1. An apparatus for wafer alignment and bonding, comprising: The system includes a drive mechanism (1), a lifting mechanism (9), a positioning mechanism (8), a pressing mechanism (3), a first robotic arm (4), a second robotic arm (5), a first camera (6), and a stage (15). The pressing mechanism (3) is connected to the drive mechanism (1) and is lifted and lowered under the action of the drive mechanism (1). The pressing mechanism (3) is used to press the upper wafer (14) and the lower wafer (13) to be bonded. A pre-pressing component (16) is provided at the lower end of the pressing mechanism (3). The stage (15) is located below the pressing mechanism (3) and is used to clamp the wafers to be bonded. The lower wafer (13) is located on the side of the stage (15). The first robotic arm (4), the second robotic arm (5), and the first camera (6) are all located on the side of the stage (15). The first robotic arm (4) is used to transport the lower wafer (13) to be bonded to the lifting mechanism (9) and to transport the upper wafer (14) to be bonded to the positioning mechanism (8). The second robotic arm (5) is used to transport the upper wafer (14) to be bonded to the first camera (6). The first camera (6) is used to take pictures of the reference point of the upper wafer (14) to be bonded on the second robotic arm (5) and record the coordinate position of the reference point.

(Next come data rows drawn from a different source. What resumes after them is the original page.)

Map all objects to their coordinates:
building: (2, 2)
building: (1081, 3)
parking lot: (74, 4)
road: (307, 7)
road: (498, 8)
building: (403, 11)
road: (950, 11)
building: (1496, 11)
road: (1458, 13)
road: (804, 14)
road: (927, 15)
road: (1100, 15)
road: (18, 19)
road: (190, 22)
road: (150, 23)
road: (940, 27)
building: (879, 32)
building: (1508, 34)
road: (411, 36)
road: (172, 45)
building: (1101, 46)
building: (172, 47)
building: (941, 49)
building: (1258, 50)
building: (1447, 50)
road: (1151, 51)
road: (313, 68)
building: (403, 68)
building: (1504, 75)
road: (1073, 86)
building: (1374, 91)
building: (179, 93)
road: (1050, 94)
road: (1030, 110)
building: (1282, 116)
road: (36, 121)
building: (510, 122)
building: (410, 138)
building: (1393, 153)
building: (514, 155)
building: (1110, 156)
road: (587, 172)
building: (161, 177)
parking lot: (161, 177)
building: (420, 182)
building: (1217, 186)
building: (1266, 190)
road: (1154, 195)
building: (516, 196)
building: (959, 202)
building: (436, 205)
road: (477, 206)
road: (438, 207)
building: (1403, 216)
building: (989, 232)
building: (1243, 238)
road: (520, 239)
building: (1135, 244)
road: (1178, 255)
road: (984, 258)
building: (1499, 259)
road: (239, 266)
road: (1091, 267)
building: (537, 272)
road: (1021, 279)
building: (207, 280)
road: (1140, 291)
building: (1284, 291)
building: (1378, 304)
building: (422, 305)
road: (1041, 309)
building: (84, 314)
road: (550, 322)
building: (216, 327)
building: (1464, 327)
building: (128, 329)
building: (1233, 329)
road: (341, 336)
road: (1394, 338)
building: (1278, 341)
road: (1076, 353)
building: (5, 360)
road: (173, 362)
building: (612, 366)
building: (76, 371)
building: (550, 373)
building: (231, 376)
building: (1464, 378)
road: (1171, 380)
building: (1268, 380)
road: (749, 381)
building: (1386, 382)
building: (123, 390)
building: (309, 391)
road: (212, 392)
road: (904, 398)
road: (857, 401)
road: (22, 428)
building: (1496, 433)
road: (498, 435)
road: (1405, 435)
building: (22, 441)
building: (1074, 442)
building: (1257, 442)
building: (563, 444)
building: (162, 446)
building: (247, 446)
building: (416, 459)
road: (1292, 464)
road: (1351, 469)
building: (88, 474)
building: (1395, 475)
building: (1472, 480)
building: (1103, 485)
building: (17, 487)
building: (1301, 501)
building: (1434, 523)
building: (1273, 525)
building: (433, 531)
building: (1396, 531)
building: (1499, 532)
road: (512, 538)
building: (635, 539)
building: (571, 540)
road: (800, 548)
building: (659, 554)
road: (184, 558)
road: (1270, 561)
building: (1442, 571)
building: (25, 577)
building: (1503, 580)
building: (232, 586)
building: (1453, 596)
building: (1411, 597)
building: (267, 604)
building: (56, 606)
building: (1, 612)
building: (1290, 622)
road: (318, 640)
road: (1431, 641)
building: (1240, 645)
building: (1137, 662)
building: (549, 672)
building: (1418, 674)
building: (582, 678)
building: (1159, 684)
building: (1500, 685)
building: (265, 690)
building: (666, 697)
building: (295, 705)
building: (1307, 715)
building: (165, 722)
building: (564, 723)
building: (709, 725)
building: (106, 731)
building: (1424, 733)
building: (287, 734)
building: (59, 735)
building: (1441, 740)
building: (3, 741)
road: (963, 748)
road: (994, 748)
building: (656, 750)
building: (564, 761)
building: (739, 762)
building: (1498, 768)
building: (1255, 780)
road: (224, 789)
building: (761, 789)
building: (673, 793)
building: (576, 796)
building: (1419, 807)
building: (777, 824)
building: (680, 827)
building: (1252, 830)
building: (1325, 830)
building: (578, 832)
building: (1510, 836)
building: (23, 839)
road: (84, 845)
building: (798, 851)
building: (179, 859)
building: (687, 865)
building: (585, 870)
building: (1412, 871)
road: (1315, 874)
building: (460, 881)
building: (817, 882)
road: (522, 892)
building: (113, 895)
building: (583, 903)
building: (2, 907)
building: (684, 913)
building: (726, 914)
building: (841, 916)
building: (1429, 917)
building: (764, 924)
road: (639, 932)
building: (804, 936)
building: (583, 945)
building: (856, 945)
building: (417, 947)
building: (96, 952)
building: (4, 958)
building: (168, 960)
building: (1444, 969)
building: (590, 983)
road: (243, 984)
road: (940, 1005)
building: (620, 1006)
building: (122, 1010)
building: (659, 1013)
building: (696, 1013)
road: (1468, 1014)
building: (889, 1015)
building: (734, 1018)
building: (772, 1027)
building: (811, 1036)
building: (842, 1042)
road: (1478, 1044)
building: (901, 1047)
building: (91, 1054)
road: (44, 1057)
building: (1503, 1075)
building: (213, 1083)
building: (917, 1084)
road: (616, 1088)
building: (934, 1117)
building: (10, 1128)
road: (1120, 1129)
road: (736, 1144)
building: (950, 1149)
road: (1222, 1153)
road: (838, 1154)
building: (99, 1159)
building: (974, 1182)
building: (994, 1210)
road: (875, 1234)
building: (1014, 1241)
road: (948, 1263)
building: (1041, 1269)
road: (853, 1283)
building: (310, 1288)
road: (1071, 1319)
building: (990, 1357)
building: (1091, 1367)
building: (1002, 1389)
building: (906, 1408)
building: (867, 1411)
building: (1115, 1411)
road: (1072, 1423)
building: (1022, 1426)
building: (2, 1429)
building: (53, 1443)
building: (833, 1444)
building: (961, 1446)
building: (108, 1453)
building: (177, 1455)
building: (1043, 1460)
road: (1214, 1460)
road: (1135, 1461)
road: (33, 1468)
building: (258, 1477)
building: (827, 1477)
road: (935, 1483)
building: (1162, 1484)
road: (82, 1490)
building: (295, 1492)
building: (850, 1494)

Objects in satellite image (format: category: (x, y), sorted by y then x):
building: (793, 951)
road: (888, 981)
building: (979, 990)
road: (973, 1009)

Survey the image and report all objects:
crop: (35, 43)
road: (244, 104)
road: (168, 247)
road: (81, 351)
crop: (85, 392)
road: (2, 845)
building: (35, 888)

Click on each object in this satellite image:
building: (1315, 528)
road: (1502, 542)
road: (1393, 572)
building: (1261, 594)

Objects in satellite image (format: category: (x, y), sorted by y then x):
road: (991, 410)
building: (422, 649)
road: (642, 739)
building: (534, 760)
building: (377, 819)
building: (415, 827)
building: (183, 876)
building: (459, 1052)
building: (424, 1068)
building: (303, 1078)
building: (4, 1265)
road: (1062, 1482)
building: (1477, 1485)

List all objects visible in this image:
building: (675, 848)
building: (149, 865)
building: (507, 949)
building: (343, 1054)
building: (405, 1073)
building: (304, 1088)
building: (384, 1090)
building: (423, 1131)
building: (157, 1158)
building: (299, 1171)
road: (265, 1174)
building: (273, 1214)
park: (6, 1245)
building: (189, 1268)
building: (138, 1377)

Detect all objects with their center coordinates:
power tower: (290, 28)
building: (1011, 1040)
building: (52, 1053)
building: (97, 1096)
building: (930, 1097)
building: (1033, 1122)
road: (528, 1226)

2. The apparatus for wafer alignment and bonding of claim 1, wherein, It also includes a vacuum chamber, with the first robotic arm (4), the second robotic arm (5), and the first camera (6) located outside the vacuum chamber, and the pressing mechanism (3) and the stage (15) located inside the vacuum chamber.

3. The apparatus for wafer alignment and bonding of claim 2, wherein, The vacuum chamber includes an upper chamber (2) and a lower chamber (7). The upper chamber (2) is connected to a lifting mechanism and moves up and down under the action of the lifting mechanism.

4. The apparatus for wafer alignment and bonding of claim 2, wherein, It also includes a second camera (11) and a third camera (12) for taking pictures of the reference point of the lower wafer (13) to be bonded and recording the coordinate position of the reference point.

5. The apparatus for wafer alignment and bonding of claim 4, wherein, The second camera (11) and the third camera (12) move horizontally inside and outside the vacuum chamber.

6. The apparatus for wafer alignment and bonding according to any one of claims 1 to 5, wherein, The positioning mechanism (8) can be close to or away from the platform (15).

7. The apparatus for wafer alignment and bonding of claim 6, wherein, It also includes a base (10), and the lifting mechanism (9) and the positioning mechanism (8) are both disposed on the base (10), and the lifting mechanism (9) is located inside the positioning mechanism (8).

8. The apparatus for wafer alignment and bonding of claim 1, wherein, The pressing mechanism (3) is provided with a first heating component, and the stage (15) is provided with a second heating component.

9. The apparatus for wafer alignment and bonding of claim 1, wherein, The pre-pressing component (16) is located at the center of the lower end of the pressing mechanism (3).

10. The apparatus for wafer alignment and bonding of claim 9, wherein, The pre-compression component (16) is a pre-compression pin, and the pre-compression pin has a compression spring inside.